От Пуденко Сергей Ответить на сообщение
К Durga Ответить по почте
Дата 11.12.2005 06:14:32 Найти в дереве
Рубрики История & память; Управление & методология; Версия для печати

повесть "ЗЕРКАЛО для ГЕРОЯ" vs "День сурка"(*)

>А ведь это очень важный фильм.
>Предупредить бы надо было :(((

Прощенья просим. Недоработки исправляем как можем

в копилке -повесть С.Рыбаса,по которой режиссер Хотиненко снял фильм в 1987г

Это НЕ сценарий фильма. Фабула и прием сохранены,сценарий Рыбас переделал для фильма, спустя лет 7 после появления повести.

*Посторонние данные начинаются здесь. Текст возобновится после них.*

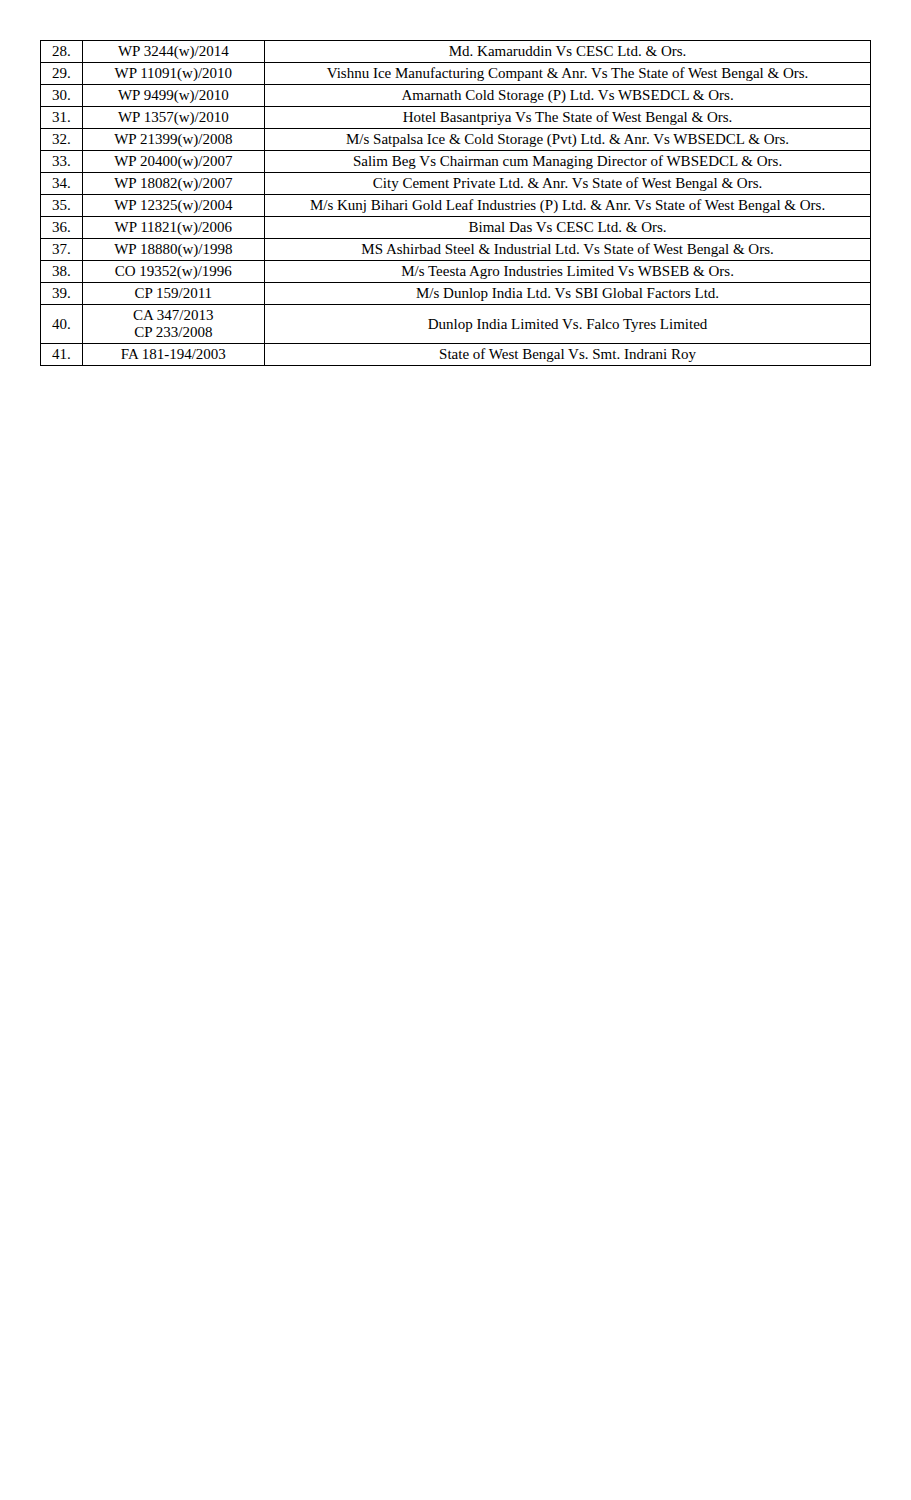| 28. | WP 3244(w)/2014 | Md. Kamaruddin Vs CESC Ltd. & Ors. |
| 29. | WP 11091(w)/2010 | Vishnu Ice Manufacturing Compant & Anr. Vs The State of West Bengal & Ors. |
| 30. | WP 9499(w)/2010 | Amarnath Cold Storage (P) Ltd. Vs WBSEDCL & Ors. |
| 31. | WP 1357(w)/2010 | Hotel Basantpriya Vs The State of West Bengal & Ors. |
| 32. | WP 21399(w)/2008 | M/s Satpalsa Ice & Cold Storage (Pvt) Ltd. & Anr. Vs WBSEDCL & Ors. |
| 33. | WP 20400(w)/2007 | Salim Beg Vs Chairman cum Managing Director of WBSEDCL & Ors. |
| 34. | WP 18082(w)/2007 | City Cement Private Ltd. & Anr. Vs State of West Bengal & Ors. |
| 35. | WP 12325(w)/2004 | M/s Kunj Bihari Gold Leaf Industries (P) Ltd. & Anr. Vs State of West Bengal & Ors. |
| 36. | WP 11821(w)/2006 | Bimal Das Vs CESC Ltd. & Ors. |
| 37. | WP 18880(w)/1998 | MS Ashirbad Steel & Industrial Ltd. Vs State of West Bengal & Ors. |
| 38. | CO 19352(w)/1996 | M/s Teesta Agro Industries Limited Vs WBSEB & Ors. |
| 39. | CP 159/2011 | M/s Dunlop India Ltd. Vs SBI Global Factors Ltd. |
| 40. | CA 347/2013 CP 233/2008 | Dunlop India Limited Vs. Falco Tyres Limited |
| 41. | FA 181-194/2003 | State of West Bengal Vs. Smt. Indrani Roy |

https://vif2ne.org/vstrecha/forum/files/Presnja/riybas_zerkalo_dlya_geroya.rtf.zip


отрывок повести, описание использованнного в ней "приема". "День сурка" - там этот прием украли спустя 6 лет или более (повесть написана в 1980г)

Голливуд не первый раз крадет у "медведей" приемы. Не так давно Мадонна (настоящая ее фамилия - Чикконне)украла прием из клипа русской поп-певицы Линды (настоящая ее фамилия типа Розенблюм) "Я- ворона", пыталась судиться за приоритет.

День Сурка - отличный фильм. Но прием украден голливудом в период перестройки у русского лоха или "медведя" Хотиненко

-----


Мы стали всматриваться в лица киношников, пытаясь угадать, что сейчас произойдет. Женщина-ассистент в дымчатых очках вызвала из автобуса трех актеров. Один из них, плотный, сутуловатый, в куртке-бобочке фасона начала пятидесятых годов и кепке-восьмиклинке с пуговкой, вытащил из-за пояса пистолет и, крутнув его на пальце, взял женщину под руку. Она освободилась, улыбнулась механически, - видно, привыкла к таким играм.
Мы обошли здание.
Вдоль забора росли полынь, дикая конопля. За забором слышалось пыхтение какого-то мотора, как будто там спрятали паровоз. В воздухе летала угольная пыль...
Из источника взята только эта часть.